## Requirement
Return, from the lines below, each one that includes the word "Phone".

Dataset entries
☆ ☆ ☆

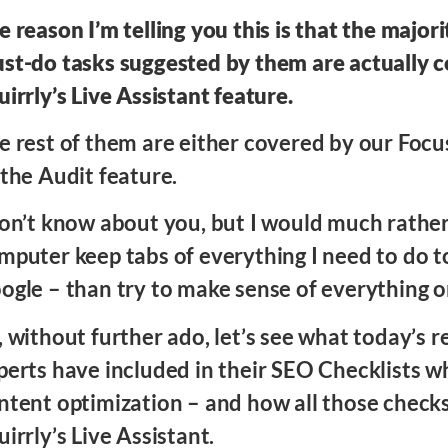
e reason I’m telling you this is that the majori
st-do tasks suggested by them are actually 
uirrly’s Live Assistant feature.
e rest of them are either covered by our Focu
 the Audit feature.
don’t know about you, but I would much rathe
mputer keep tabs of everything I need to do t
ogle – than try to make sense of everything 
, without further ado, let’s see what today’s
perts have included in their SEO Checklists w
ntent optimization – and how all those check
uirrly’s Live Assistant.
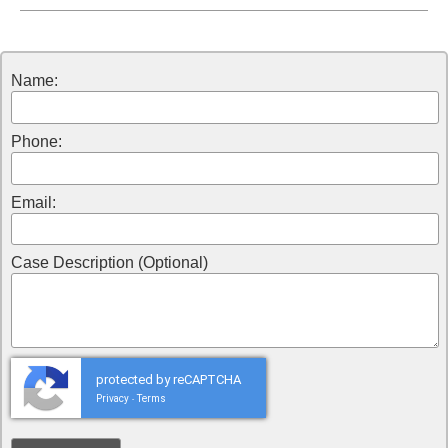
Name:
Phone:
Email:
Case Description (Optional)
protected by reCAPTCHA
Privacy
Terms
-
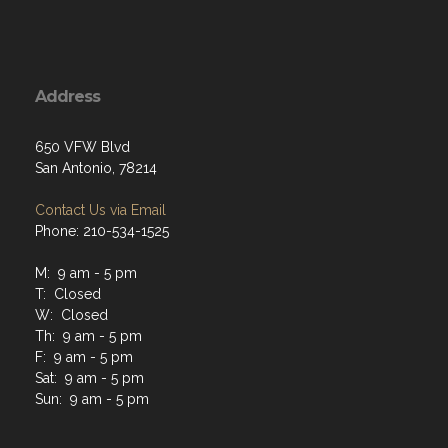
Address
650 VFW Blvd
San Antonio, 78214
Contact Us via Email
Phone: 210-534-1525
M: 9 am - 5 pm
T: Closed
W: Closed
Th: 9 am - 5 pm
F: 9 am - 5 pm
Sat: 9 am - 5 pm
Sun: 9 am - 5 pm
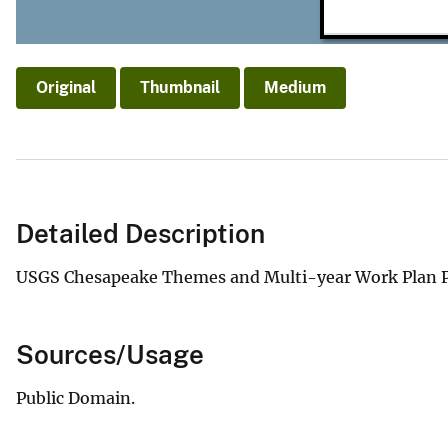
Original
Thumbnail
Medium
Detailed Description
USGS Chesapeake Themes and Multi-year Work Plan P
Sources/Usage
Public Domain.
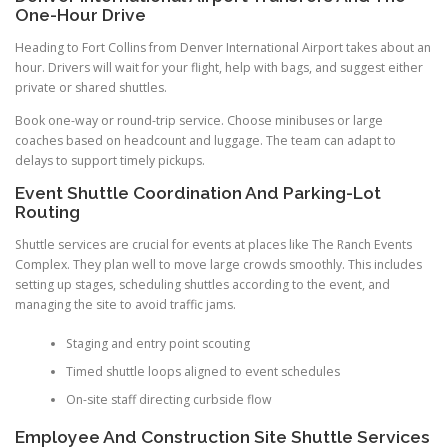
One-Hour Drive
Heading to Fort Collins from Denver International Airport takes about an
hour. Drivers will wait for your flight, help with bags, and suggest either
private or shared shuttles.
Book one-way or round-trip service. Choose minibuses or large
coaches based on headcount and luggage. The team can adapt to
delays to support timely pickups.
Event Shuttle Coordination And Parking-Lot
Routing
Shuttle services are crucial for events at places like The Ranch Events
Complex. They plan well to move large crowds smoothly. This includes
setting up stages, scheduling shuttles according to the event, and
managing the site to avoid traffic jams.
Staging and entry point scouting
Timed shuttle loops aligned to event schedules
On-site staff directing curbside flow
Employee And Construction Site Shuttle Services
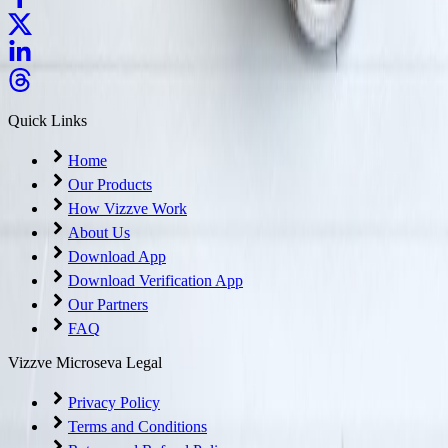
Quick Links
Home
Our Products
How Vizzve Work
About Us
Download App
Download Verification App
Our Partners
FAQ
Vizzve Microseva Legal
Privacy Policy
Terms and Conditions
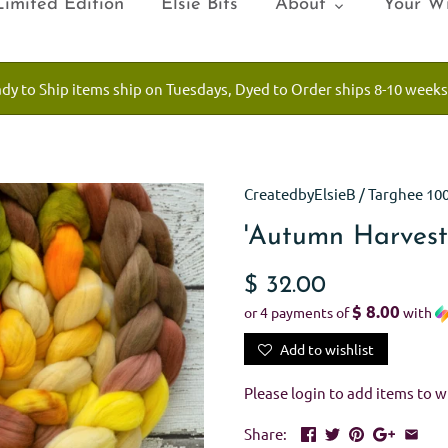
Limited Edition
Elsie Bits
About
Your Wi
ady to Ship items ship on Tuesdays, Dyed to Order ships 8-10 weeks
CreatedbyElsieB
/
Targhee 10
'Autumn Harvest
$ 32.00
$ 8.00
or 4 payments of
with
Add to wishlist
Please
login
to add items to wi
Share:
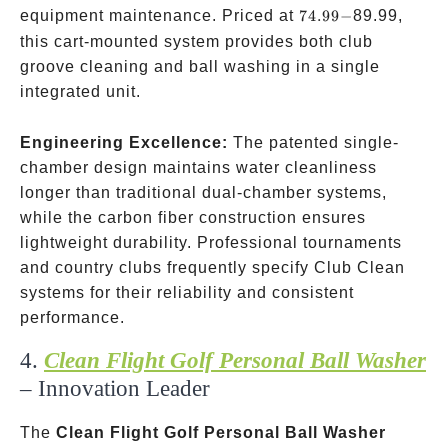
74.99-
equipment maintenance. Priced at
74.99
−
89.99,
this cart-mounted system provides both club
groove cleaning and ball washing in a single
integrated unit.
Engineering Excellence:
The patented single-
chamber design maintains water cleanliness
longer than traditional dual-chamber systems,
while the carbon fiber construction ensures
lightweight durability. Professional tournaments
and country clubs frequently specify Club Clean
systems for their reliability and consistent
performance.
4.
Clean Flight Golf Personal Ball Washer
– Innovation Leader
The
Clean Flight Golf Personal Ball Washer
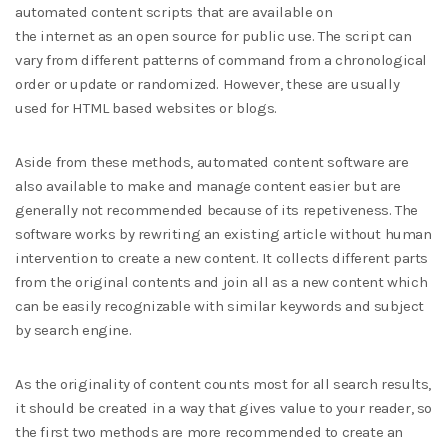
automated content scripts that are available on
the internet as an open source for public use. The script can
vary from different patterns of command from a chronological
order or update or randomized. However, these are usually
used for HTML based websites or blogs.
Aside from these methods, automated content software are
also available to make and manage content easier but are
generally not recommended because of its repetiveness. The
software works by rewriting an existing article without human
intervention to create a new content. It collects different parts
from the original contents and join all as a new content which
can be easily recognizable with similar keywords and subject
by search engine.
As the originality of content counts most for all search results,
it should be created in a way that gives value to your reader, so
the first two methods are more recommended to create an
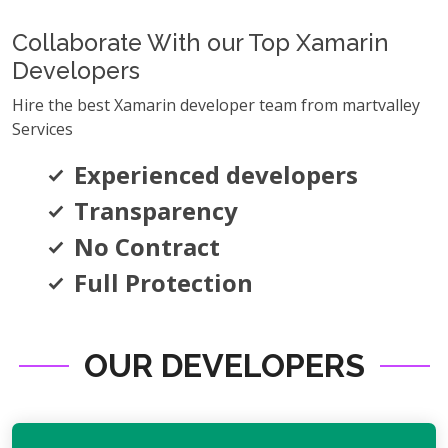
Collaborate With our Top Xamarin
Developers
Hire the best Xamarin developer team from martvalley
Services
Experienced developers
Transparency
No Contract
Full Protection
OUR DEVELOPERS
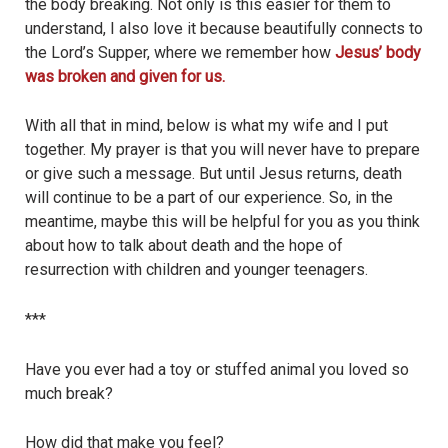
the body breaking. Not only is this easier for them to
understand, I also love it because beautifully connects to
the Lord’s Supper, where we remember how
Jesus’ body
was broken and given for us.
With all that in mind, below is what my wife and I put
together. My prayer is that you will never have to prepare
or give such a message. But until Jesus returns, death
will continue to be a part of our experience. So, in the
meantime, maybe this will be helpful for you as you think
about how to talk about death and the hope of
resurrection with children and younger teenagers.
***
Have you ever had a toy or stuffed animal you loved so
much break?
How did that make you feel?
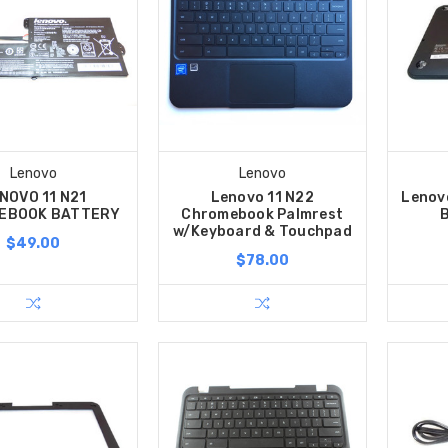
Lenovo
Lenovo
NOVO 11 N21
Lenovo 11 N22
Lenov
EBOOK BATTERY
Chromebook Palmrest
w/Keyboard & Touchpad
$49.00
$78.00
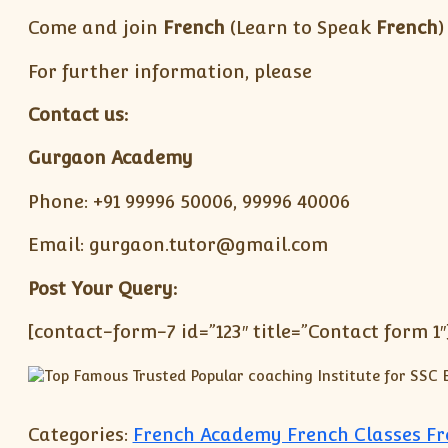
Come and join
French
(Learn to Speak
French
)
For further information, please
Contact us:
Gurgaon Academy
Phone: +91 99996 50006, 99996 40006
Email: gurgaon.tutor@gmail.com
Post Your Query:
[contact-form-7 id=”123″ title=”Contact form 1″
Categories:
French Academy French Classes F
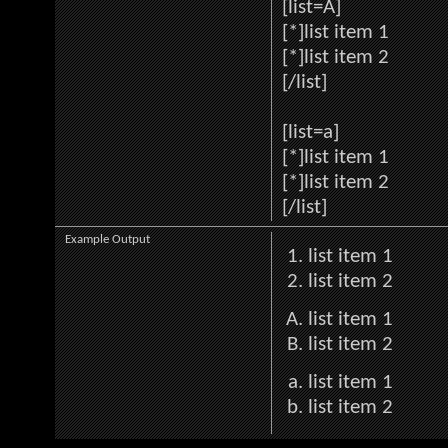
[list=A]
[*]list item 1
[*]list item 2
[/list]
[list=a]
[*]list item 1
[*]list item 2
[/list]
Example Output
list item 1
list item 2
list item 1
list item 2
list item 1
list item 2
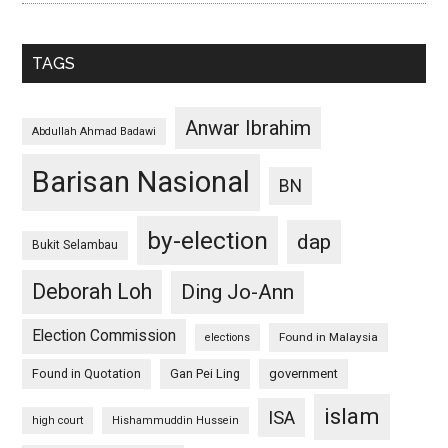
TAGS
Anwar Ibrahim
Abdullah Ahmad Badawi
Barisan Nasional
BN
by-election
dap
Bukit Selambau
Deborah Loh
Ding Jo-Ann
Election Commission
Found in Malaysia
elections
Found in Quotation
Gan Pei Ling
government
islam
ISA
high court
Hishammuddin Hussein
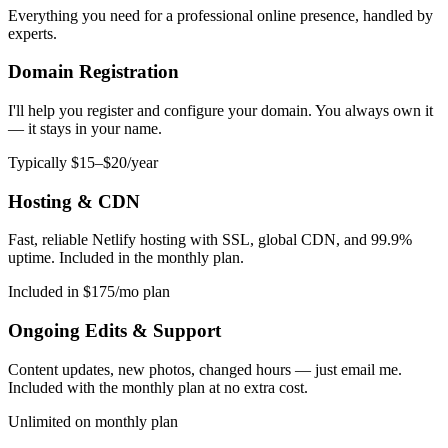
Everything you need for a professional online presence, handled by
experts.
Domain Registration
I'll help you register and configure your domain. You always own it
— it stays in your name.
Typically $15–$20/year
Hosting & CDN
Fast, reliable Netlify hosting with SSL, global CDN, and 99.9%
uptime. Included in the monthly plan.
Included in $175/mo plan
Ongoing Edits & Support
Content updates, new photos, changed hours — just email me.
Included with the monthly plan at no extra cost.
Unlimited on monthly plan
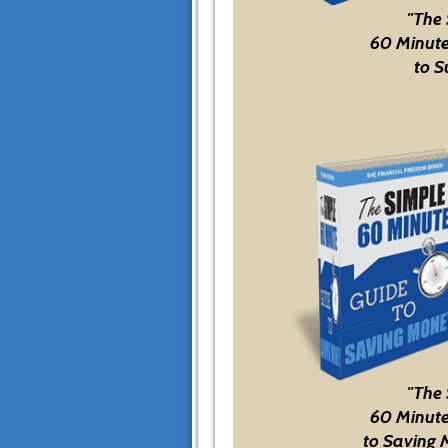
"The
60 Minute
to S
"The
60 Minute
to Saving 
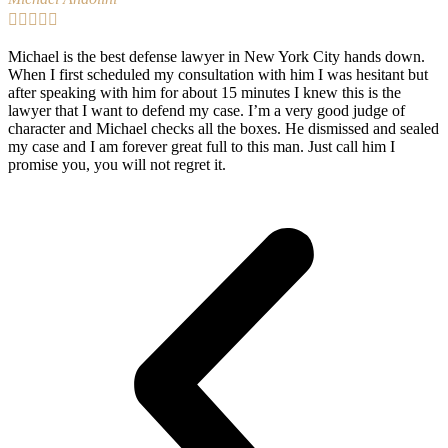





Michael is the best defense lawyer in New York City hands down.
When I first scheduled my consultation with him I was hesitant but
after speaking with him for about 15 minutes I knew this is the
lawyer that I want to defend my case. I’m a very good judge of
character and Michael checks all the boxes. He dismissed and sealed
my case and I am forever great full to this man. Just call him I
promise you, you will not regret it.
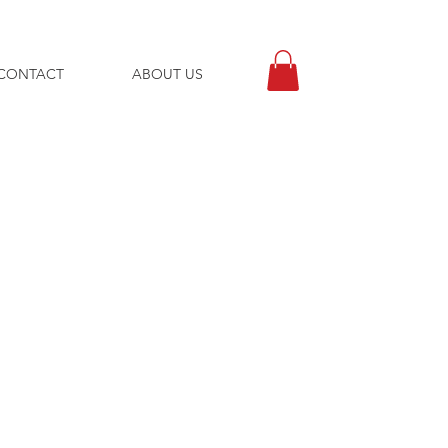
CONTACT
ABOUT US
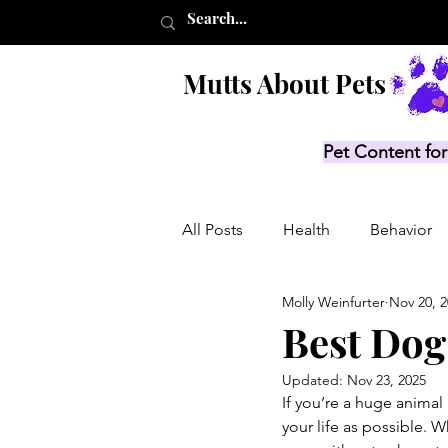
Mutts About Pets
Pet Content for
All Posts
Health
Behavior
Molly Weinfurter
Nov 20, 
Product Lists
Recalls
Best Dog
Updated:
Nov 23, 2025
If you’re a huge animal
your life as possible. W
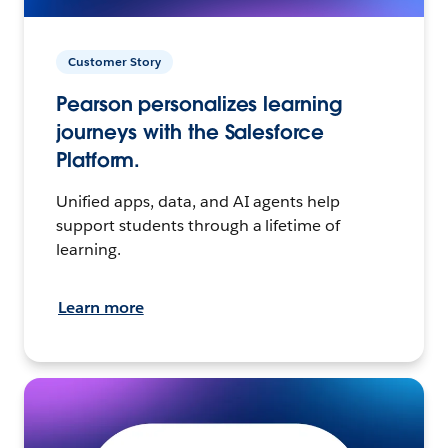
Customer Story
Pearson personalizes learning
journeys with the Salesforce
Platform.
Unified apps, data, and AI agents help
support students through a lifetime of
learning.
Learn more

☆ ☆ ☆

## Solution to this exercise
Phone:
Phone: 210-534-1525
Phone: +91 99996 50006, 99996 40006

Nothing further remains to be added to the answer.